How many relatively well-known economists representing my position still exist in Germany today? You can count them on the fingers of one hand. In this climate, such an economic-political debate cannot emerge, let alone be conducted in a competent way. But I am sure that this will change, because otherwise, there is no way out of the crisis. Very clearly, this was shown by the developments of this year in Germany. If you get such a huge expansive promotion of exports to foreign countries, and even that is not enough to put the country back onto a path of growth, then you know how serious the situation really is. In such a situation you definitely need much more than a mere program of credit expansion; then you need a complete shift in the thinking of the political class and its accompanying media.

EIR: How do you explain this paralysis, dogmatism, and complete one-sidedness of the economic-theoretical debate in Germany?

Flassbeck: This has a lot to do with the fact that Lautenbach was systematically ignored in Germany. Remains of Keynesian thinking, which still existed at the end of the '70s, were eradicated by the uncritical takeover of monetarism. This, in turn, is connected to the fact that Germany's university system does not at all favor "maverick thinking," "outsider-thinking," or "other-thinking," but exactly the opposite. The principle of cooptation in German universities has the effect of always reproducing just the same schools of thought. Thinking goes only in one direction, instead of promoting an open, broad debate. Additionally, the associations in Germany, especially those of the entrepreneurs, are permanently pumping a lot of money into society, in order to steer the discussion in a certain direction. They seem not to notice the fact that in this way they are only damaging themselves in the end.

EIR: Are you thinking in this connection of well-financed organizations like the "Initiative for a New Social Economy," or the "Convent of Citizens"?
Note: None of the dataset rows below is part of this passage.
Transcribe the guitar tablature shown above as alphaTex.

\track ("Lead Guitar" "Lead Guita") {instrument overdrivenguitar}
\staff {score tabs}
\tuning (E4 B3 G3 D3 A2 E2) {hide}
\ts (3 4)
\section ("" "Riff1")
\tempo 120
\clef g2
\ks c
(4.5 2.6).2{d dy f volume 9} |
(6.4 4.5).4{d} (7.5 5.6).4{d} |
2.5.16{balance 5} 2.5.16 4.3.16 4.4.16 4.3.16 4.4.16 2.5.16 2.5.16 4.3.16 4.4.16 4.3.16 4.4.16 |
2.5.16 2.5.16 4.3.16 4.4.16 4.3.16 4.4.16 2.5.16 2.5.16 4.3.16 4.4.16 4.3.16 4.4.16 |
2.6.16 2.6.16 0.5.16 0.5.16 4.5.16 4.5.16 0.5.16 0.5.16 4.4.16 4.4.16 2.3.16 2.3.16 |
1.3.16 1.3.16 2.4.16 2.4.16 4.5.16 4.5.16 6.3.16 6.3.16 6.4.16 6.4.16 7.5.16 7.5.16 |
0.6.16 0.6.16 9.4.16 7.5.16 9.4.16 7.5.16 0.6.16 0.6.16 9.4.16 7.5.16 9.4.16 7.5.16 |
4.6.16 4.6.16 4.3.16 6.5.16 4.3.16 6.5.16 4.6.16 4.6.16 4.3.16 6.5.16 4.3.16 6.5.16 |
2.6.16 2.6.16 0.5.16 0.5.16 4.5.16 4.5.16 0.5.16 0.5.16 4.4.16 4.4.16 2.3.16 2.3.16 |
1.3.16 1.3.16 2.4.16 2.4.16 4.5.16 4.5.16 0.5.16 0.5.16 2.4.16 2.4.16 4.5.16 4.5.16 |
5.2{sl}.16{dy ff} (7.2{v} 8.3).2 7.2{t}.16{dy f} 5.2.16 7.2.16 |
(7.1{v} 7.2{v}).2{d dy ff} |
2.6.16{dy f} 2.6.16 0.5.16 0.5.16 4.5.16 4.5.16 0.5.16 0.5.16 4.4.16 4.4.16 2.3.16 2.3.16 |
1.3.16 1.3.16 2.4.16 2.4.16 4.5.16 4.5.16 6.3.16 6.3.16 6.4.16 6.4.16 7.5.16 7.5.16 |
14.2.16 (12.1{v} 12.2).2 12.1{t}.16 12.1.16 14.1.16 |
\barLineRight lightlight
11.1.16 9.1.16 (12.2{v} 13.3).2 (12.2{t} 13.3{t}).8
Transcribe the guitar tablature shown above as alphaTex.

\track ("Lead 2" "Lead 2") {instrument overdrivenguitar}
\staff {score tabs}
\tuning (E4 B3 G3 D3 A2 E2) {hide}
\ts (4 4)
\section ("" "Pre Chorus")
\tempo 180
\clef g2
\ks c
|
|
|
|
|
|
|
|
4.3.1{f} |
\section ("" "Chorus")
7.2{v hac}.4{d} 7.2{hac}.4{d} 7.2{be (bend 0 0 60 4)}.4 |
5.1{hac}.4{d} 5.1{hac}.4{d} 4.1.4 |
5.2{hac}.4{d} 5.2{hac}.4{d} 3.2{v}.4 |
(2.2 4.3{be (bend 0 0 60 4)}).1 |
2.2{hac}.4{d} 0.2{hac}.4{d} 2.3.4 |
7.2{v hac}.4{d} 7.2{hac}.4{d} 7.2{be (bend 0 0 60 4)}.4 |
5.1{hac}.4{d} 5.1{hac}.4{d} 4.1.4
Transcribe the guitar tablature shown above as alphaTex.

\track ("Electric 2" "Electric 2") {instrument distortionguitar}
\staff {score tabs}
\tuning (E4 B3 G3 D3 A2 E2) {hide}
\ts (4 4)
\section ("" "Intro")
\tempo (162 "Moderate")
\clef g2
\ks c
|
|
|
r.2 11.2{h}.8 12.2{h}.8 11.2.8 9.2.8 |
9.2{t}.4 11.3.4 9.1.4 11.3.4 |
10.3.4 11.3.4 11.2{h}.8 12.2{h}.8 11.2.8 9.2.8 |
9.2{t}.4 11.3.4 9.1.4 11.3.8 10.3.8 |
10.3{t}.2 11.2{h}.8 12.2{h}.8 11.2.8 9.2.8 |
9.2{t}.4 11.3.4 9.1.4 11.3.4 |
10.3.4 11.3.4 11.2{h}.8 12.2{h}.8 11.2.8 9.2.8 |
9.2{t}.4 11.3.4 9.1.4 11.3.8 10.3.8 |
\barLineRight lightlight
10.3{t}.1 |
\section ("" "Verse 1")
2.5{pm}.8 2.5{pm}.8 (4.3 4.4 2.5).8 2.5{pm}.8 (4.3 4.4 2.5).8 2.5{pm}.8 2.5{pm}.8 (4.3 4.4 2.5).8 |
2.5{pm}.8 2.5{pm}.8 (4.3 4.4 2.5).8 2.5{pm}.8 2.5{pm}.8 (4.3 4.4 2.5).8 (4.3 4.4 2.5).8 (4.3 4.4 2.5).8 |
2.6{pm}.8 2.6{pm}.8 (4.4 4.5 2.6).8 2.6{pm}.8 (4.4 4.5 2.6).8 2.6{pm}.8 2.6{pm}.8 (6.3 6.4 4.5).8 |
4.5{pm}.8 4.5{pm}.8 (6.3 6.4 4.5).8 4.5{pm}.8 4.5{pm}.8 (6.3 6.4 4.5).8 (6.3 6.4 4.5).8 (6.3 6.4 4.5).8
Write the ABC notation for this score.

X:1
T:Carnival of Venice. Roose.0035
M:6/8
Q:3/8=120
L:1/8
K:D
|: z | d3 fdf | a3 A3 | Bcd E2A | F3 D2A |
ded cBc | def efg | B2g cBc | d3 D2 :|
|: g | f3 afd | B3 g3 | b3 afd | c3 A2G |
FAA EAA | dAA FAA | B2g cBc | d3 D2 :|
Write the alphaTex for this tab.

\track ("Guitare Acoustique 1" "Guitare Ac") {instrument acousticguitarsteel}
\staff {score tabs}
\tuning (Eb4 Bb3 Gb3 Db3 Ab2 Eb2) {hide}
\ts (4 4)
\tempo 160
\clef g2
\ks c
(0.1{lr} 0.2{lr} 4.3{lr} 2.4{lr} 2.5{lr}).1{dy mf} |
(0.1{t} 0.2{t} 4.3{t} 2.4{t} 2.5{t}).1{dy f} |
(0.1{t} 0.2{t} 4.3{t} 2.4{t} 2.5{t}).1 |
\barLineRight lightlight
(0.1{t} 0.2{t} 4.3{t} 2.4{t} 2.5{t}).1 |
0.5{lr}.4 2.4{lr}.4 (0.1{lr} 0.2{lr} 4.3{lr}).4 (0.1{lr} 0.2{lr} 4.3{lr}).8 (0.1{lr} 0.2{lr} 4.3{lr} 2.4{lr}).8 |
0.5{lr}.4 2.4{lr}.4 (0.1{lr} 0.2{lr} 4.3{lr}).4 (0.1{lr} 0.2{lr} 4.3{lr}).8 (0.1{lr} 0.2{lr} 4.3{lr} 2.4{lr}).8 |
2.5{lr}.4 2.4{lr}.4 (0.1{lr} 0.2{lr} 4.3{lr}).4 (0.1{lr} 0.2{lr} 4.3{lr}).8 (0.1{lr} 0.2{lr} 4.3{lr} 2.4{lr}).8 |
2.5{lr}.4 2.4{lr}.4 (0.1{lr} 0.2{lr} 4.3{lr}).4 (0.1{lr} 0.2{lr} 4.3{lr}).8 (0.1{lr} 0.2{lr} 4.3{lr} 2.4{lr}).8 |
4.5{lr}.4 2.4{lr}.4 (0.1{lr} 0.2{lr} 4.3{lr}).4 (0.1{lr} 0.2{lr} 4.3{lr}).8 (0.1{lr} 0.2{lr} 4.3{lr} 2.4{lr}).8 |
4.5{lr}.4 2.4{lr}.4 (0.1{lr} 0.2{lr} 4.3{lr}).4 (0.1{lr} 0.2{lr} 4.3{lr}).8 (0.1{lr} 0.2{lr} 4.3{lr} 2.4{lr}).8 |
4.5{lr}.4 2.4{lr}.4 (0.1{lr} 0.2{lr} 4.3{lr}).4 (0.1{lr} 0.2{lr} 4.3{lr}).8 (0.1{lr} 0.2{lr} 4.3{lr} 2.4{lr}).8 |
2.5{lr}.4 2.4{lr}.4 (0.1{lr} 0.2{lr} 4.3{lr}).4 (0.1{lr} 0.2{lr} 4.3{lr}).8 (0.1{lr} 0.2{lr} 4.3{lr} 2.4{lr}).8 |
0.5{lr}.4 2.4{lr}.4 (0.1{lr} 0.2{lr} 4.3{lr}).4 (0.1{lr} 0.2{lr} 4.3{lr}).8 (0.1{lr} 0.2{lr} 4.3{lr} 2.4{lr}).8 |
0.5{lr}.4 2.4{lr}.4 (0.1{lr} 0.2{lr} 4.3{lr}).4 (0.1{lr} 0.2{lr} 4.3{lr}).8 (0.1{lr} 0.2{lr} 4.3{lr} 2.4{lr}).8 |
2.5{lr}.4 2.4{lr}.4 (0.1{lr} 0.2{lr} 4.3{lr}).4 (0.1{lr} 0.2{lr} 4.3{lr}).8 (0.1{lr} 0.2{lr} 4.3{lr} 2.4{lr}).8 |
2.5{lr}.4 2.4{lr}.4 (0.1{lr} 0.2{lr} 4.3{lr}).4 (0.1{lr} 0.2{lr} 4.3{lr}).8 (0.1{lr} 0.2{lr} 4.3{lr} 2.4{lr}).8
Flassbeck: These are only two of the many initiatives, which are all pushing in the same direction. They want to suppress any alternative thinking in Germany, and cover it with a mainstream, which only reflects something that one could call "pre-Keynesian thinking," or "thinking of the '20s." What is really astonishing about this is, that the entrepreneurial associations, which are promoting this thinking with a lot of money, are ultimately doing harm to themselves. Because it is their membership, above all the middle-sized entrepreneurs, who, in the end, suffer the consequences of this thinking. Just as the workers are suffering from the effects of the present deflationary policy.